La fuga registrada en La Joyita es gravísima. Tan preocupante como la evasión de 195 reclusos ha sido el manejo de la información por parte de las autoridades. No se trató de menores escapando, sino de privados de libertad en un penal donde operan integrantes de organizaciones criminales de alta peligrosidad, muchos con antecedentes de delitos graves y vinculación a bandas violentas.
Durante más de 24 horas, los ciudadanos ignoraban cuántos reclusos habían escapado, quiénes eran y cuántos seguían prófugos. La fuga era real; los operativos —con agentes del Senan y del Senafront involucrados— estaban en marcha, y muchos vecinos tuvieron que cerrar sus puertas mientras los rumores se multiplicaban, pero la información oficial brillaba por su ausencia. No existe claridad sobre el perfil de los 69 prófugos, información indispensable para conocer el riesgo real y prevenir nuevas amenazas a la comunidad.

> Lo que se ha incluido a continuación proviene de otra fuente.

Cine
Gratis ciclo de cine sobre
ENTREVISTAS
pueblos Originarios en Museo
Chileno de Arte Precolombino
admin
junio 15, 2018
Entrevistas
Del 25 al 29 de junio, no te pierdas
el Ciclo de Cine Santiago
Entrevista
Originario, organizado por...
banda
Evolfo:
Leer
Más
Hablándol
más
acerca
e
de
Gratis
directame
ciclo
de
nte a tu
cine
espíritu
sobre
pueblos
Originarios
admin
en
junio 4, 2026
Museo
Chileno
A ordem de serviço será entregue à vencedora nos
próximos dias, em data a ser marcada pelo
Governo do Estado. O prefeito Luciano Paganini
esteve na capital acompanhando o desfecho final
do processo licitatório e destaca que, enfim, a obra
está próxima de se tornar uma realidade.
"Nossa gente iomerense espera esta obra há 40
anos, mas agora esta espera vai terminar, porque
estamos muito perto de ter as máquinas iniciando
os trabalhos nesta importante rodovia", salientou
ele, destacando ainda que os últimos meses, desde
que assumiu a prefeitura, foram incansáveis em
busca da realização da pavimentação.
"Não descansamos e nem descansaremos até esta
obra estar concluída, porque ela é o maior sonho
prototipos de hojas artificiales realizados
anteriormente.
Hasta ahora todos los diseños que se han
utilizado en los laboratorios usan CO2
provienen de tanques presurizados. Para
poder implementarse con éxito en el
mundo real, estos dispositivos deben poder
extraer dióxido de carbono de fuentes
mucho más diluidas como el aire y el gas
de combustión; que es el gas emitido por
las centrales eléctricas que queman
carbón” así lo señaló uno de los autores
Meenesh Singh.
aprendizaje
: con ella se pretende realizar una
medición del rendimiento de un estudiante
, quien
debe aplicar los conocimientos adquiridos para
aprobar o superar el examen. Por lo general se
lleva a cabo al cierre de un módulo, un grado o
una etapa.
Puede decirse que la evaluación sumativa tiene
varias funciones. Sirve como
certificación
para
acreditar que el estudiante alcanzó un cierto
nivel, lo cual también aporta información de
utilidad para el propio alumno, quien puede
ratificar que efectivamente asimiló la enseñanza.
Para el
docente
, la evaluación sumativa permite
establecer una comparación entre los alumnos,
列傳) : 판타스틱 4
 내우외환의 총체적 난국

La gravedad del hecho quedó reflejada en escenas insólitas, como la captura de uno de los evadidos en un restaurante. Una fuga de esta magnitud resulta injustificable y refuerza la percepción de que la seguridad pública está a la deriva. El país merece una explicación completa.
Además de recapturar a los fugitivos, corresponde identificar y sancionar a los responsables de esta falla de seguridad. La ciudadanía tiene derecho a conocer qué ocurrió, por qué y quién responderá por ello, y exigir medidas que eviten que se repitan incidentes de semejante magnitud.